* Set task
Show every line below that contains the word "locality".

Begin Dataset excerpts

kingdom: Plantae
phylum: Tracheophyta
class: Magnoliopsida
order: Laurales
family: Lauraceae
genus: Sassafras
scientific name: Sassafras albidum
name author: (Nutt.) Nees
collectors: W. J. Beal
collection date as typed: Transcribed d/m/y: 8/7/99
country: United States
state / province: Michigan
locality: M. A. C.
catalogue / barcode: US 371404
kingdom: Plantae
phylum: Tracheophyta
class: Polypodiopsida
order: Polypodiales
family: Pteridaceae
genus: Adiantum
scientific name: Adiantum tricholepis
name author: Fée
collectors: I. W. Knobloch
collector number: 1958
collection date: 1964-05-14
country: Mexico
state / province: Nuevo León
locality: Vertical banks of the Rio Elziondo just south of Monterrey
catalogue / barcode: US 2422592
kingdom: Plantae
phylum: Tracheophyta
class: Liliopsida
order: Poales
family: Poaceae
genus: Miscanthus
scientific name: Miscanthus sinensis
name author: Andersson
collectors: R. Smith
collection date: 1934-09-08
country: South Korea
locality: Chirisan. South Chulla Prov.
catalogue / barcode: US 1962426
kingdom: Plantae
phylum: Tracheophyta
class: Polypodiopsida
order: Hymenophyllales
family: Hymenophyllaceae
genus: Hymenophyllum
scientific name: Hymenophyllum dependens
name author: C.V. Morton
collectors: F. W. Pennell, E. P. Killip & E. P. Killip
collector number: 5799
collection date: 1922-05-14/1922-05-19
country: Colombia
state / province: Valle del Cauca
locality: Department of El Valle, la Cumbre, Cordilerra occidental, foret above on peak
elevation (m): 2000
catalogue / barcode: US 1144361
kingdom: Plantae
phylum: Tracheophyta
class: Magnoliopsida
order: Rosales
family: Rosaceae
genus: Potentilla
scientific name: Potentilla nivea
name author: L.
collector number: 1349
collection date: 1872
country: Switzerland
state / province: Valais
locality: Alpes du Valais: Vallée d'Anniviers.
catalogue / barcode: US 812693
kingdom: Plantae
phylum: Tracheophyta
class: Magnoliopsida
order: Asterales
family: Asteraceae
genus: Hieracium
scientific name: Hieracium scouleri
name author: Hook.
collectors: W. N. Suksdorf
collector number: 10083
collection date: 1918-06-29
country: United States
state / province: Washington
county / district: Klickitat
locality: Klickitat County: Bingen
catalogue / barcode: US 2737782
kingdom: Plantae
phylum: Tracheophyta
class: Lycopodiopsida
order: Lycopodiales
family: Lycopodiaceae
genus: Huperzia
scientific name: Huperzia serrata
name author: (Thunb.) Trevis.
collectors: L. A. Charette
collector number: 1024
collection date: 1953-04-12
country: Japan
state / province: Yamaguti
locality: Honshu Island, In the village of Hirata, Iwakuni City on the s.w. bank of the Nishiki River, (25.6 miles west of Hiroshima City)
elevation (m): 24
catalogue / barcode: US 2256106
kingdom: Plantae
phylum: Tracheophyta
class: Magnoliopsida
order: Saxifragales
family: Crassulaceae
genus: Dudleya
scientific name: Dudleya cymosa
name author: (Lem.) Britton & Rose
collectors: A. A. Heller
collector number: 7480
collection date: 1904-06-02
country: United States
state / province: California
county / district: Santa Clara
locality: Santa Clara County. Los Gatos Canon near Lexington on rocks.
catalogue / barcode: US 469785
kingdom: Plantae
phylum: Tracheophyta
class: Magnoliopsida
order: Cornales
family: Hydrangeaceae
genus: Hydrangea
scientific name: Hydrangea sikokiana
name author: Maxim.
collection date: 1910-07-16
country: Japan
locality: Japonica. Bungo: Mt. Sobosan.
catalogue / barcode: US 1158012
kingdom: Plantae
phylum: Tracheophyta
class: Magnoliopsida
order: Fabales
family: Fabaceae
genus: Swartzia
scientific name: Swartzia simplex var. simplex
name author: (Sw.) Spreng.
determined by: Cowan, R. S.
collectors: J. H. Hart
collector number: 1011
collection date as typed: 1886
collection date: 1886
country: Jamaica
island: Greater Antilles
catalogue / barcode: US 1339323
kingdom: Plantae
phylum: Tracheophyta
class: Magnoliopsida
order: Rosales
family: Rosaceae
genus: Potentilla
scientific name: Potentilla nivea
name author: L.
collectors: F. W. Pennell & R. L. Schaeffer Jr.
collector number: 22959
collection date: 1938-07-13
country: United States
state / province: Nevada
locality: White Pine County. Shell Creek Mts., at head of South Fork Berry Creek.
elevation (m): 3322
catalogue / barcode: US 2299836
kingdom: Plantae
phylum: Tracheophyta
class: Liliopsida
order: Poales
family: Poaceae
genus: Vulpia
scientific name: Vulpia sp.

End Dataset excerpts

* Solution below
locality: M. A. C.
locality: Vertical banks of the Rio Elziondo just south of Monterrey
locality: Chirisan. South Chulla Prov.
locality: Department of El Valle, la Cumbre, Cordilerra occidental, foret above on peak
locality: Alpes du Valais: Vallée d'Anniviers.
locality: Klickitat County: Bingen
locality: Honshu Island, In the village of Hirata, Iwakuni City on the s.w. bank of the Nishiki River, (25.6 miles west of Hiroshima City)
locality: Santa Clara County. Los Gatos Canon near Lexington on rocks.
locality: Japonica. Bungo: Mt. Sobosan.
locality: White Pine County. Shell Creek Mts., at head of South Fork Berry Creek.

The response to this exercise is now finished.